The one major partisan battle in the health care overhaul effort was the push by Congressional Democrats for a "public option" -- a government-run insurance plan that would compete with private plans. Democrats argued that it would provide additional competition, with consumers having a free choice among public and private plans (the way public and private colleges compete today), and with all health care still delivered though private providers (as with Medicare and Medicaid today). But President Romney threatened to veto any bill with a public option and Democrats eventually backed down. That standoff ultimately cost President Romney some Democratic votes, but with virtually all Republicans supporting the bill it had no trouble passing both houses of Congress with large bipartisan majorities.

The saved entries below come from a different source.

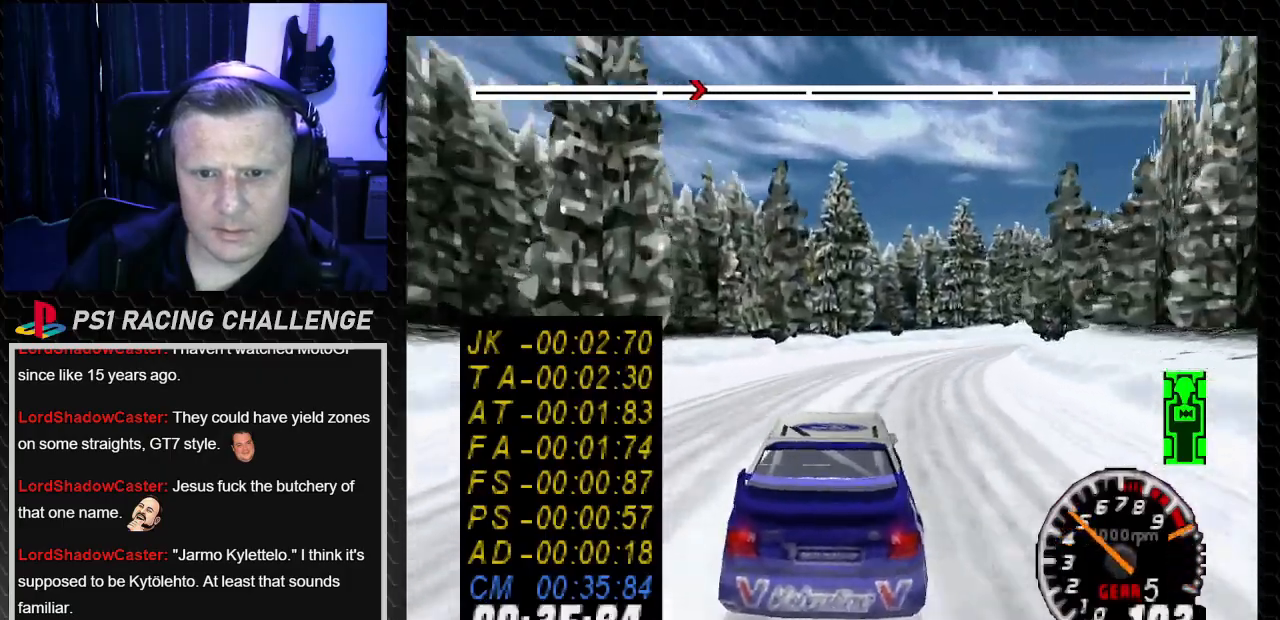
{"buttons": ["TRIANGLE", "DPAD_RIGHT"], "left_stick": "right", "right_stick": "up", "events": [[67, "TRIANGLE", "up"], [67, "right_stick", "center"], [234, "DPAD_RIGHT", "up"], [234, "left_stick", "center"], [267, "right_stick", "up"], [301, "TRIANGLE", "down"], [367, "DPAD_RIGHT", "down"], [367, "left_stick", "right"]]}
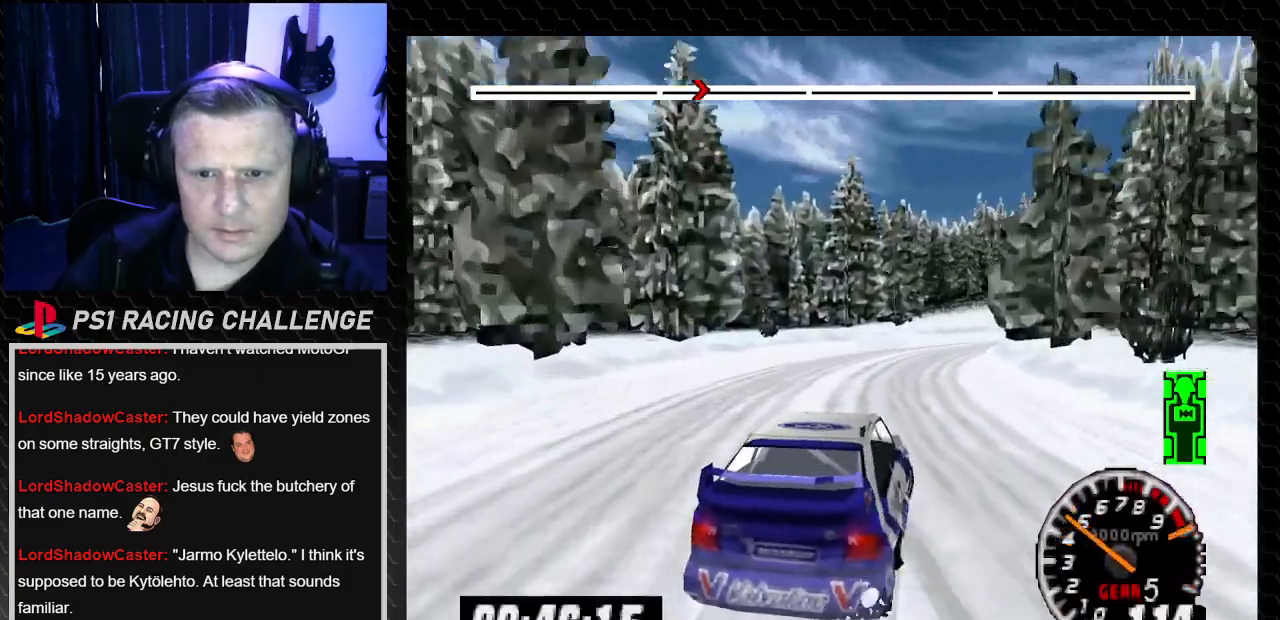
{"buttons": [], "left_stick": "center", "right_stick": "center", "events": [[33, "DPAD_RIGHT", "up"], [33, "left_stick", "center"], [100, "TRIANGLE", "up"], [133, "DPAD_RIGHT", "down"], [133, "left_stick", "right"], [133, "right_stick", "center"], [267, "DPAD_RIGHT", "up"], [267, "left_stick", "center"]]}
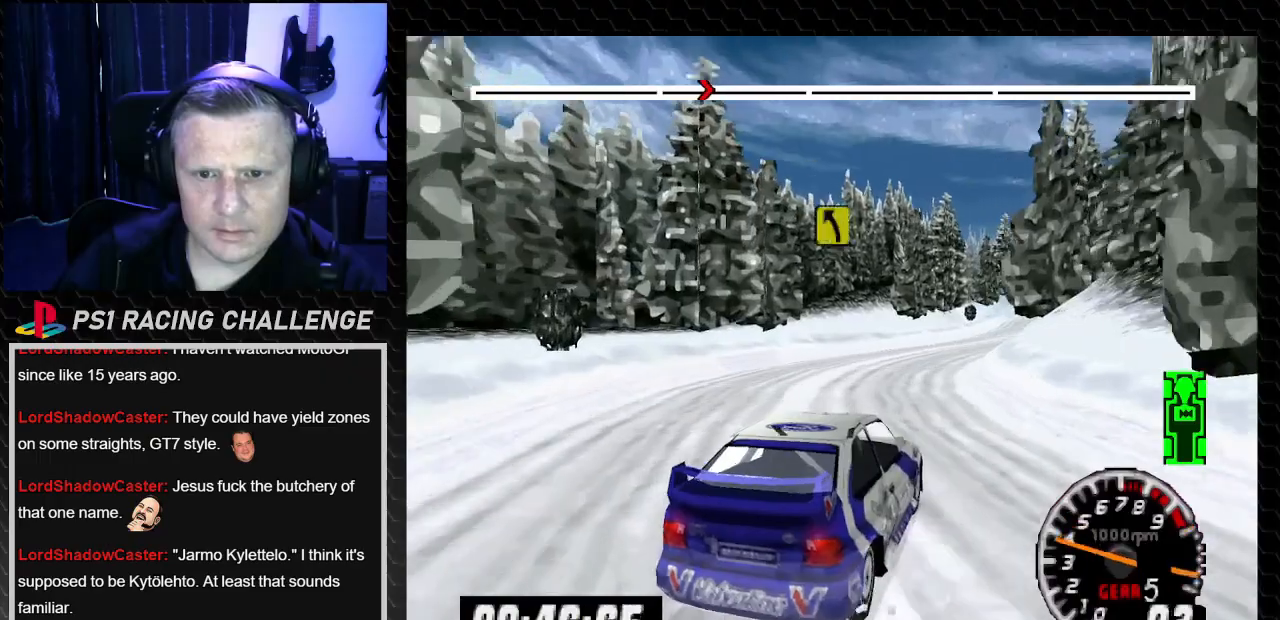
{"buttons": ["TRIANGLE"], "left_stick": "center", "right_stick": "up", "events": [[201, "DPAD_LEFT", "down"], [234, "TRIANGLE", "down"], [234, "left_stick", "left"], [234, "right_stick", "up"], [367, "DPAD_LEFT", "up"], [367, "left_stick", "center"]]}
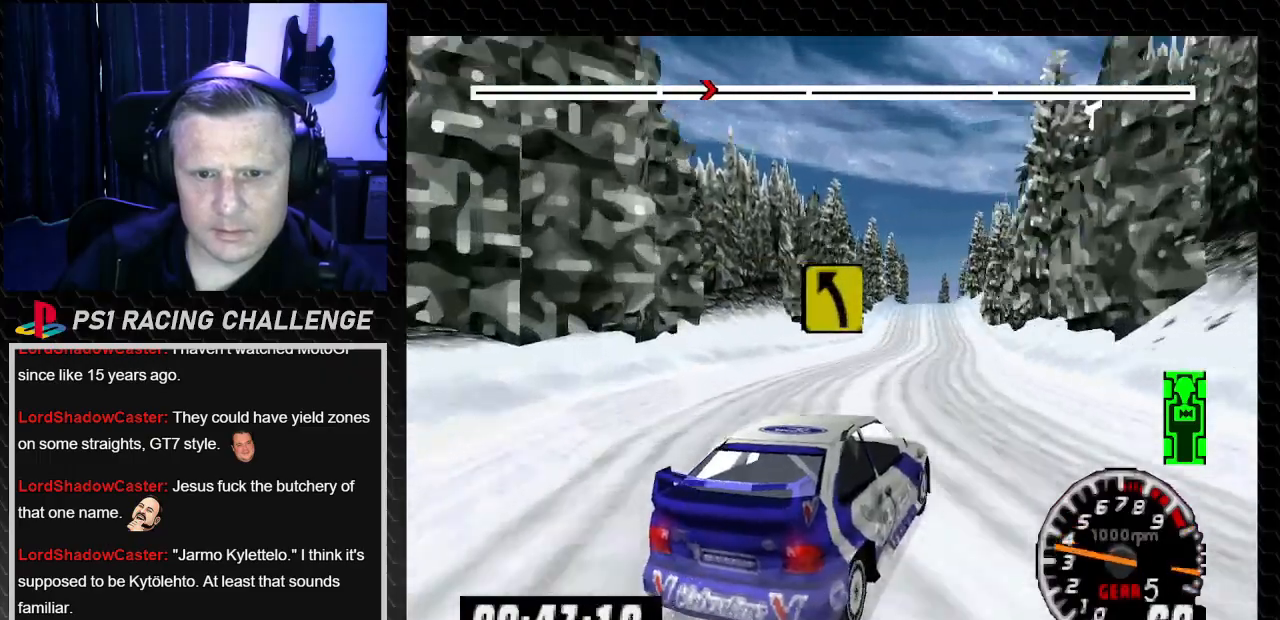
{"buttons": ["TRIANGLE"], "left_stick": "center", "right_stick": "up", "events": [[100, "DPAD_RIGHT", "down"], [100, "left_stick", "down-right"], [267, "DPAD_RIGHT", "up"], [267, "left_stick", "center"]]}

Among the benefits of President Romney's health care plan was the elimination of "job lock" where employees of large companies with health care insurance are unwilling or unable to leave their current jobs because they would lose their health insurance and wouldn't be able to obtain it on their own because of pre-existing conditions or for other reasons. Elimination of job lock is expected to benefit entrepreneurs and small businesses (most of which don't provide health care coverage) and make the economy more efficient and dynamic.

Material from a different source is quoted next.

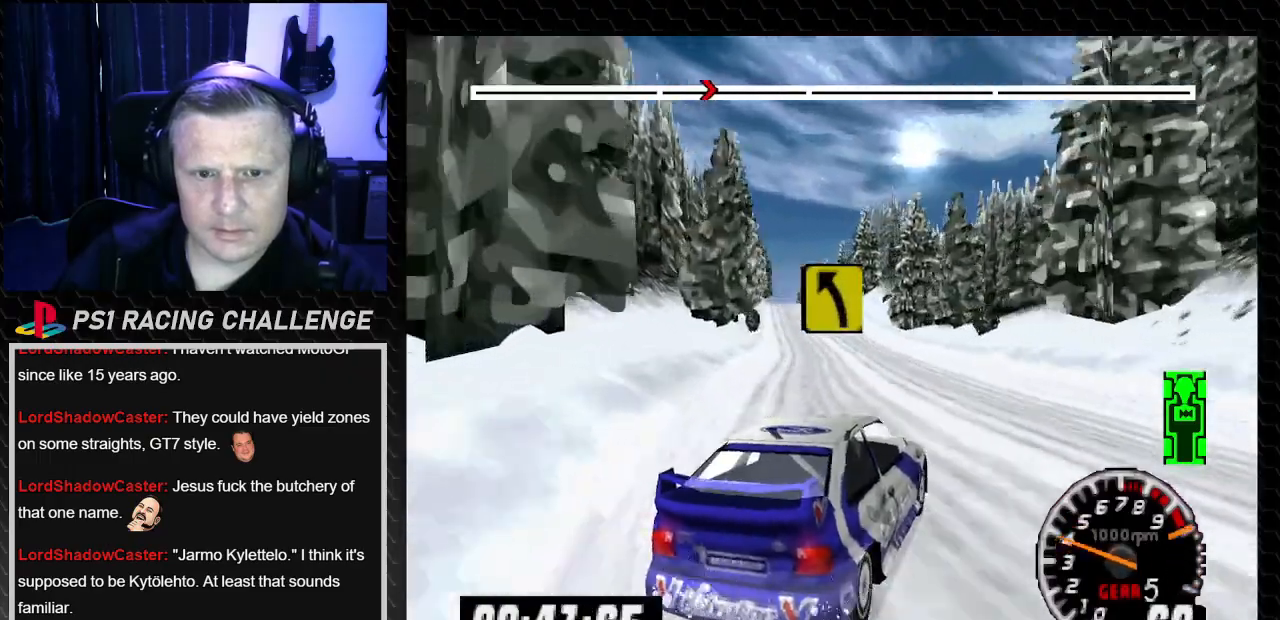
{"buttons": ["TRIANGLE", "DPAD_RIGHT"], "left_stick": "right", "right_stick": "up", "events": [[301, "DPAD_LEFT", "down"], [301, "left_stick", "left"], [401, "left_stick", "center"], [434, "DPAD_LEFT", "up"], [468, "DPAD_RIGHT", "down"], [468, "left_stick", "right"]]}
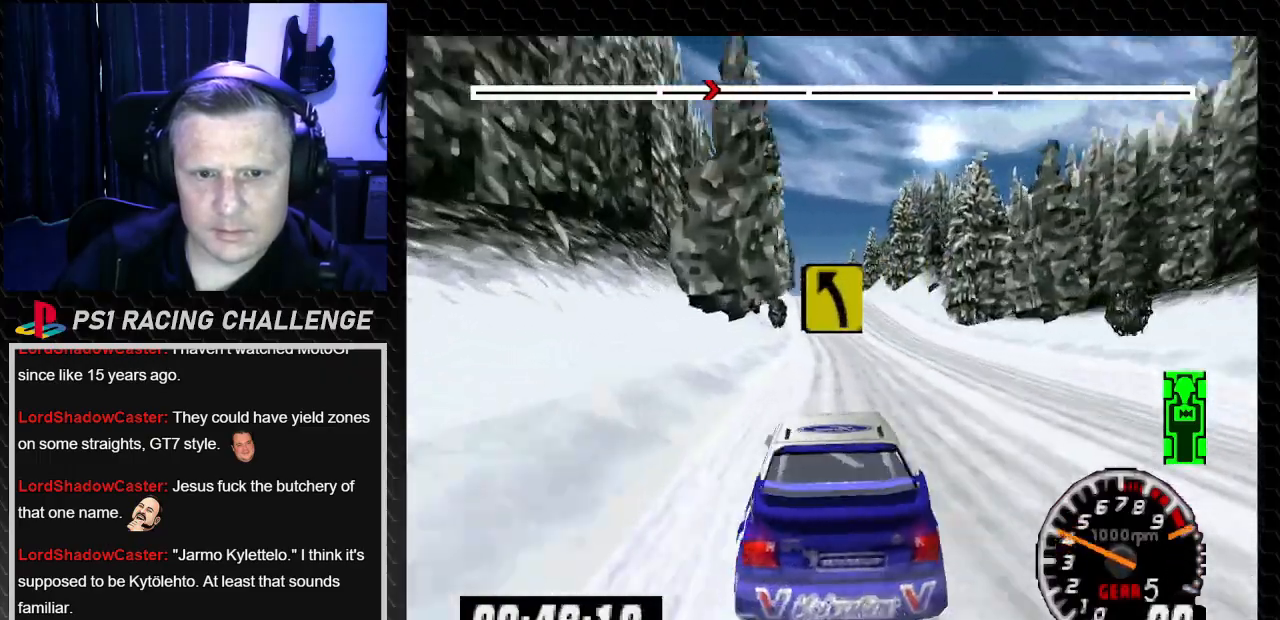
{"buttons": ["TRIANGLE"], "left_stick": "center", "right_stick": "up", "events": [[434, "DPAD_RIGHT", "up"], [434, "left_stick", "center"]]}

Not surprisingly, President Romney's health care plan was enormously popular and provided a big boost to his presidency. Republicans crowed about finally delivering on near-universal health care coverage without reliance on big government solutions.
Rush Limbaugh was among the conservatives who expressed their relief at finally having a Republican president whose performance they could defend. Speaking of his past support for Republicans, Limbaugh said, "I feel liberated... I no longer have to carry water for people who don't deserve it."
It makes you wonder how a liberal Democrat like Barack Obama would have responded to the combination of the worst economic crisis since the Great Depression, trillion dollar deficits and two wars going badly. It's a question most Americans are glad they don't have to answer in light of the stellar executive performance of President Romney during his first year. Americans seem to be united in the conclusion that the experienced conservative was the right choice for America at a time of crisis.
Note: Tom Tomorrow has noted how difficult political satire is in our current political climate. Even the most ridiculous fictions often fail to match the absurdities of the daily headlines. I have found in my own experience that political satire tends to fall flat. So at the risk of stating the obvious, let me explain that the foregoing was an attempt to imagine how Republicans would react to the policies and performance of President Obama had they been those of one of their own. It is not necessarily my own reaction to those policies or even the elements of President Obama's performance that I might emphasize. All the facts and figures are real (with links, for the most part). Although there is obviously a satirical element to this summary, I think the partisan perspective it portrays is reasonable accurate.